Тем не менее, заняв наиболее выигрышное место в «буфетной», так, наверное, называлось это помещение во времена «до исторического материализма» я вытащил из-под ремня тяжелый пистолет и положил его по правую руку, стволом в сторону двери.
— Зачем, Андрей? — спросил Удолин. Его смертоносное железо отчего-то нервировало. Некромант все-таки. Личные ассоциации…
— Мешает сидеть. Рукояткой в ребра упирается…
— Я не в этом смысле. Зачем вообще с собой оружие носить? Особенно здесь. Ни от чего ведь, если такой момент настанет, не спасет.
— Кто бы говорил, Константин Васильевич. Вас мы как раз с помощью примитивного стрелкового оружия спасли, чем, кстати, повернули вашу жизнь совершенно в другую сторону. Помните. Разве не польза?
— Нет, Андрей, мне вас никогда не понять. Там был совершенно другой случай. Но стреляли вы изумительно, если для вас это комплимент…
Да уж, пострелять тогда пришлось!
— Ну и что непонятного? Вы вот не сумели силой духа заставить Агранова с почестями отвезти вас в лучший номер «Националя», а мы смогли сделать намного больше… Знаете, попался мне в той, двадцать первого века Москве старый друг, литератор-интеллектуал. И под пол-литра очищенной прочел творение, заслуживающее внесения в антологии:
На исходе века взял и ниспроверг
Злого человека добрый человек.
Из гранатомета шлеп его, козла!
Стало быть, добро-то посильнее зла!
Кирсанов рассмеялся от души, а Удолин развел руками. На таком уровне, мол, я не разговариваю.

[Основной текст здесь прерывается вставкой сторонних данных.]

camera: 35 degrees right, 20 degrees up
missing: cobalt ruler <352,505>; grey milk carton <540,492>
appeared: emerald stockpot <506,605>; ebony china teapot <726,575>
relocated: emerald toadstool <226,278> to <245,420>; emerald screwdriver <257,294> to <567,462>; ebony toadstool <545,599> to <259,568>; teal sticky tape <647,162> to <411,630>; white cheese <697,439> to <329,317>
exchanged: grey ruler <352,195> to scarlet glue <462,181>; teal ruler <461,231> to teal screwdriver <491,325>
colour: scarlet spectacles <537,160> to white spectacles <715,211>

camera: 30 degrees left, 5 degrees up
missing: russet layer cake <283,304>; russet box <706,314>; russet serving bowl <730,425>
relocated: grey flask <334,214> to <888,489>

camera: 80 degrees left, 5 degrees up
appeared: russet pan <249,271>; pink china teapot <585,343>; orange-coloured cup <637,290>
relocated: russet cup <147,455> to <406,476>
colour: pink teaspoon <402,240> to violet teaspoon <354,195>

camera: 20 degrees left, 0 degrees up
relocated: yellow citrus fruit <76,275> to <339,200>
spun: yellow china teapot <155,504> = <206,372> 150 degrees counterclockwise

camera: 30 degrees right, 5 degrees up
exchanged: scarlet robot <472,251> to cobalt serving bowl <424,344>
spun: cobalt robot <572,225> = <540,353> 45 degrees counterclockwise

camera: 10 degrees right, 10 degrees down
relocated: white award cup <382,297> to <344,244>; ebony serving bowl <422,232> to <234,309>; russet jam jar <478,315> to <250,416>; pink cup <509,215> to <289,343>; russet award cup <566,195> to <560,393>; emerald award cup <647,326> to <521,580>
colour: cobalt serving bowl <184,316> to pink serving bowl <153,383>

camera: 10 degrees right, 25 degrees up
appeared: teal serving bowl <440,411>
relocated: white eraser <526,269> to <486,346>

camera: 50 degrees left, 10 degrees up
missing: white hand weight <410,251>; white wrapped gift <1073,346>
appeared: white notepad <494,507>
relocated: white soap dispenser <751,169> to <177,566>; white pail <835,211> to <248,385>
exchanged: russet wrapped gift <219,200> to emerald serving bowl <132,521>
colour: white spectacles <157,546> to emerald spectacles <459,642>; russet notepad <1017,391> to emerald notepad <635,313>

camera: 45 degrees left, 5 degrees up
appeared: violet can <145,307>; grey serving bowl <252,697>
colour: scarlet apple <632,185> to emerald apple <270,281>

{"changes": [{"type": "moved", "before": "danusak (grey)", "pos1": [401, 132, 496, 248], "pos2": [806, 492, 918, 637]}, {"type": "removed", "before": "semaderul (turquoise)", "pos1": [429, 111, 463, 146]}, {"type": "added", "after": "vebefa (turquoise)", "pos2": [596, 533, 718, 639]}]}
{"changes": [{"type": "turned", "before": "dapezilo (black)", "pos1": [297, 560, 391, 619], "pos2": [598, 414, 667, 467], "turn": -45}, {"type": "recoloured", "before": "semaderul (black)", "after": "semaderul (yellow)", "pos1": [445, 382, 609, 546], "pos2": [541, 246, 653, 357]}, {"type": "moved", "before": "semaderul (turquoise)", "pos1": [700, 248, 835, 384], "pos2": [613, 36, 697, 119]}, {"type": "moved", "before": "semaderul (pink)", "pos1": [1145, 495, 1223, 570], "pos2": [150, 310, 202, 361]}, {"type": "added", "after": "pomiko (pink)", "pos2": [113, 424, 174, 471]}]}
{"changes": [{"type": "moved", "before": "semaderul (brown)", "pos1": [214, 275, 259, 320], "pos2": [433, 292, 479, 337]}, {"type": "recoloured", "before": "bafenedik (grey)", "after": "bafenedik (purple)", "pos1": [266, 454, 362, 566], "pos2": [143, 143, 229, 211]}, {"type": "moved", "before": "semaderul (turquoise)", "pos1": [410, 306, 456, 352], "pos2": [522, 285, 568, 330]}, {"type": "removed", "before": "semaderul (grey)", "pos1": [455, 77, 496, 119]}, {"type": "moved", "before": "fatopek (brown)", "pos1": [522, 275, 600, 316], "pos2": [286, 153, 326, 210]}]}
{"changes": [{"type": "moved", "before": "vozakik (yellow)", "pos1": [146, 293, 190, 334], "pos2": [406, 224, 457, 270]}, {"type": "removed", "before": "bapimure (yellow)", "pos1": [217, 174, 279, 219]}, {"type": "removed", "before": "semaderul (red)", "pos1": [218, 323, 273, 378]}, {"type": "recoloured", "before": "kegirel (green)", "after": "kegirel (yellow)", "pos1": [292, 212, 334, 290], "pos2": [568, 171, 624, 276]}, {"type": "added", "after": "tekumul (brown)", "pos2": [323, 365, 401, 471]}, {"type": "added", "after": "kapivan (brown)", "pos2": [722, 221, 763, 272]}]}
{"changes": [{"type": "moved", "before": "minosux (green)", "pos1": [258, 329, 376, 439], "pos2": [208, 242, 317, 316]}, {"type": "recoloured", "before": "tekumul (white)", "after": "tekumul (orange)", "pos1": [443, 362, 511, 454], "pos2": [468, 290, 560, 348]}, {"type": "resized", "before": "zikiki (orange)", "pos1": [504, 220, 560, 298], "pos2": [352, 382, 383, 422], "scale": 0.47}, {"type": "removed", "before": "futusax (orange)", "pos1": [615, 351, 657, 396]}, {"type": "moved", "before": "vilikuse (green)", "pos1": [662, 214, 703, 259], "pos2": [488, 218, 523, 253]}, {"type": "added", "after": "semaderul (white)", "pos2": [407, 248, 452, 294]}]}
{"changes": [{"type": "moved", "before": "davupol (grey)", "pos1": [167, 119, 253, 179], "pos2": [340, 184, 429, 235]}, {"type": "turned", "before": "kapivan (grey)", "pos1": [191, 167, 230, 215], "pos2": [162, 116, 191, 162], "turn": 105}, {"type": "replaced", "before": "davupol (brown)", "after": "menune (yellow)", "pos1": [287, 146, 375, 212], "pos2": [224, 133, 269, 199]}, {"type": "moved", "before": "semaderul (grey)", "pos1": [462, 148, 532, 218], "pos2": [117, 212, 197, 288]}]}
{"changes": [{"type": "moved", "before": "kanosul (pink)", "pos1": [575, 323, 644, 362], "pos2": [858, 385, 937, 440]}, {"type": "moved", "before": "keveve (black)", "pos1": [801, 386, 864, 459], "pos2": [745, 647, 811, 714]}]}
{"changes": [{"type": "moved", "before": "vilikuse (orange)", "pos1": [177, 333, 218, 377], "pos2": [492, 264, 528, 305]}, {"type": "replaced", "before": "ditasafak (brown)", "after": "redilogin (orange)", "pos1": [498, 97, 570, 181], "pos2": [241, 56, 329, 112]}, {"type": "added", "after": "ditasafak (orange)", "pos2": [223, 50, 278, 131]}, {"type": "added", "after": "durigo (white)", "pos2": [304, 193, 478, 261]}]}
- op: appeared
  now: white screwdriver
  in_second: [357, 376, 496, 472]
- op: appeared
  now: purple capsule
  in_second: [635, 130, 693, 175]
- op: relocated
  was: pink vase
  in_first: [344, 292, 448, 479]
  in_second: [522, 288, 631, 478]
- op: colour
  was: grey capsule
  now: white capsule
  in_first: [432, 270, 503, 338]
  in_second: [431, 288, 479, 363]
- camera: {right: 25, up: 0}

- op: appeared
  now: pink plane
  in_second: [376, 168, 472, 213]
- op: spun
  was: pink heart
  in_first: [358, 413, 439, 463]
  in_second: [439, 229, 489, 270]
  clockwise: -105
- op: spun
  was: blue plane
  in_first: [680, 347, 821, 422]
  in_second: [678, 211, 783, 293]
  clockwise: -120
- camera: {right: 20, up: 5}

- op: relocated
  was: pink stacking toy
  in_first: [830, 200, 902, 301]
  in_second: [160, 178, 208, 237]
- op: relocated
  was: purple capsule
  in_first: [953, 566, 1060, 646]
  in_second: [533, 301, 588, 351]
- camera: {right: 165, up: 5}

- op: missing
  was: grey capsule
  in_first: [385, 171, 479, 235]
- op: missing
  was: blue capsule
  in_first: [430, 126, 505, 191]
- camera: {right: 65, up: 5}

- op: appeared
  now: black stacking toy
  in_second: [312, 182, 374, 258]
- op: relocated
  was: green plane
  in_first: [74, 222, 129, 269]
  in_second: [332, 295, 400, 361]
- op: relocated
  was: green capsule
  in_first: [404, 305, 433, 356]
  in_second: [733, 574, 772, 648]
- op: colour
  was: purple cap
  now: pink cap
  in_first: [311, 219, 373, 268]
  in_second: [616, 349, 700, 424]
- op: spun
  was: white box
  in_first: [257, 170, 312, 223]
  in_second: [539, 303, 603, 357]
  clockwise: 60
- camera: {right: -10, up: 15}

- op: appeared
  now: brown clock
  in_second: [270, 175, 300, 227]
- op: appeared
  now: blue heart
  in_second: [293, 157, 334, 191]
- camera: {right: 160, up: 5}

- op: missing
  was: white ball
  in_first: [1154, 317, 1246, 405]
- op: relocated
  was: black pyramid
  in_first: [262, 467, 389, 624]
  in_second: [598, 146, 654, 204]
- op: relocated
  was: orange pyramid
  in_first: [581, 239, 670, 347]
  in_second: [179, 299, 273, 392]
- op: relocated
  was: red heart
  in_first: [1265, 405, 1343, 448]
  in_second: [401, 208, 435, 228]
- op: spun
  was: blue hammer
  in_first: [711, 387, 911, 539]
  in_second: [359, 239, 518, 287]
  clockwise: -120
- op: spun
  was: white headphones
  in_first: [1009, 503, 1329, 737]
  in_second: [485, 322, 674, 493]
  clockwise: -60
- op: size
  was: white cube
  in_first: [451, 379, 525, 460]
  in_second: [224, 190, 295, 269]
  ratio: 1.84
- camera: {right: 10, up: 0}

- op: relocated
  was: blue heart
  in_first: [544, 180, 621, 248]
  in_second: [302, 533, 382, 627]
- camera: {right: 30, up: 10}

— Как хотите, — обращаясь только к профессору и мгновенно вернув холодно-отстраненное выражения лица, сказал Кирсанов, — я Андрея Дмитриевича великолепно понимаю. — И тут же достал из кобуры, прикрытой полой пиджака, самый обыкновенный «наган». Положил его напротив моего «Манлихера». — На самом деле — ремень оттягивает. Пусть здесь полежит. Я, Константин Васильевич, в отличие от вас никогда не занимался чернокнижием и другими вещами, выходящими за пределы казенного православия. Да и православие для меня только форма, содержание заключается совсем в другом…
— Это бесспорно. Официальная религия к реалиям жизни особого отношения не имеет. Но ваше преклонение перед оружием как может сочетаться с упражнениями в развитии силы духа? А вы ведь на этой стезе за то время, что мы знакомы, достигли существенного прогресса…
— Эх, Константин Васильевич, как же такую простую вещь вы понять не можете? — Кирсанов словно и в самом деле расстроился. — Мы с Андреем Дмитриевичем в разных переделках бывали. Тут никто нас не упрекнет. И вот эта штучка, — он взял со стола «наган», полученный, может быть, еще в царское время, и даже до начала мировой войны, крутанул барабан, оттянул пальцем до половины хода спицу курка, — делает нас свободными. С двадцати метров шесть пуль врагу, седьмую, если без выхода, — себе. И никто нам не хозяин…
Хорошо сказал жандарм.
Но собрались мы ведь не для обсуждения таких эсхатологических проблем. Совсем для другого.
Константин Васильевич, удивив меня, не стал сосредотачиваться на содержании стоящего в углу старинного буфета, сплошь покрытого снаружи резными виноградными кистями, гирляндами листвы и многочисленными фигурными столбиками, несущими как опорные, так и декоративные функции. Сколько же человеко-часов кропотливого труда было потрачено, чтобы потом столетиями служанки вытирали пыль с этих творческих изысков!
А ведь и здесь, пусть в стиле павловской эпохи, функционировала пресловутая «линия доставки». Что захочешь увидеть и продегустировать, то и появится через секунду после
Но профессор задумался как-то, глядя на нас, молодых циничных агностиков, с печалью. А ведь не знал еще почти ничего, что стоило знать. Или — не стоило изначально. Да, с другой стороны, откуда нам знать, что известно ему? Мы в двадцать первом году были полными лопухами, а он и тогда проникал силой ума в «высшие миры».